In 2020, we reported that families who participated in LENA Start showed elevated language skills one year after the program. Now, another year later, there’s strong evidence that those elevated language skills endure for the longer term.
LENA’s Developmental Snapshot: The big picture
The Developmental Snapshot is a parent-completed measurement of infants’ and toddlers’ progress in acquiring language skills. Conventional assessments are generally long, dependent on professional evaluation, and difficult to scale for community-wide initiatives. Furthermore, many are not sensitive to monthly changes in language development and/or are screening instruments that don’t provide standard scores or developmental age estimates.
Snapshot’s tight focus on receptive and expressive language skills makes it the ideal assessment to measure large-scale, relatively short parent-directed programs such as LENA Start and LENA Home, as well as major research projects. For a more in-depth look at the tool, LENA researchers’ peer-reviewed study of the Developmental Snapshot was published in 2016.
Relative to what older children and adults experience, the growth that infants and toddlers undergo in short spans of time can be dramatic. They often knock out milestone after milestone at a dizzying pace. There are the motor-skill milestones, things like rolling over and walking. And there’s the physical growth, things like height and weight. These are among the milestones that dictate so many practical matters — height and weight affect car seat positioning, for instance. That means they’re more likely to be top of mind for many parents. They’re also easy to measure.
Less likely to be top of mind is keeping track of language skill development — especially outside the often fuzzy milestone of a baby’s “first word.” That’s understandable, since language development markers are often subtle, especially when a baby is still preverbal. However, it’s very important that parents not mistake “subtle” for “trivial.”
The growth that a preverbal baby’s brain experiences may be hidden to anyone who doesn’t have ready access to an MRI machine. But that growth is happening. And it’s important for parents to be able to know it’s happening at a proper pace. That’s what the Developmental Snapshot provides.
Developmental Snapshot results: Two years after LENA Start
LENA’s research team follows up with LENA Start participants regularly, asking them to submit new Developmental Snapshots. This gives us insight into how LENA Start may impact children’s language development over the long run. The first follow-up occurs approximately one year after the family begins the program. Subsequent follow-ups occur every six months.
The two-year analysis is particularly encouraging when we look at children whose baseline Developmental Snapshot scores fell below the 25th percentile — meaning that they were at risk for language delays before their family began the LENA Start program. Two years later, the gains they saw immediately after the program ended have stayed in place. In fact, their scores have continued to rise at a quicker-than-average pace. Two years ago, they were in the 8th percentile, on average. Now, they’re in the 45th. That’s a testament both to the quick burst of growth they achieved during the program itself and to the resiliency of their parents, who took the program’s lessons to heart and have held their focus on the importance of early language development and conversational turns.
“When we first created and reported on the Snapshot, we knew we’d want to take the next steps of examining its sensitivity to the effects an intervention like LENA Start provides,” said Dr.
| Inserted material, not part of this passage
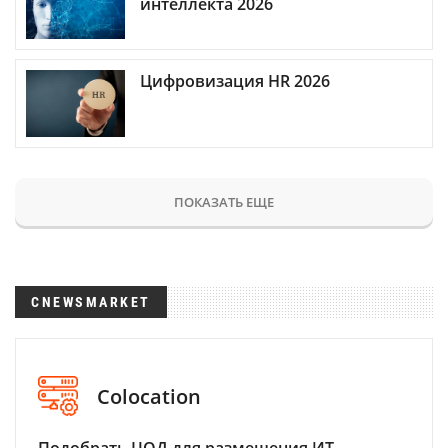
интеллекта 2026
Цифровизация HR 2026
ПОКАЗАТЬ ЕЩЕ
CNEWSMARKET
Colocation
Jill Gilkerson, LENA’s Chief Research and Evaluation Officer. “These results are very encouraging, both for the validity of the Developmental Snapshot and for the effectiveness of LENA Start. I am most excited for what the results say about children who began the Start program at risk for language delays.”
We’re beginning to see how LENA Start, a program that lasts just a couple of months, can continue yielding benefits for the longer term. The early years are so vital. We already know, for instance that an 18 month old’s language environment is predictive of their IQ score 10 years down the road and that conversational turns promote brain growth and aid socioemotional development. That’s part of why we get excited whenever we see hard evidence that the impact of our programs endures for a longer span of those early years.
We often say that improving early language environments is among the most cost-effective and efficient ways to improve long-term outcomes in children. It’s not hard to see how that efficiency rises alongside the durability of our programs’ benefits.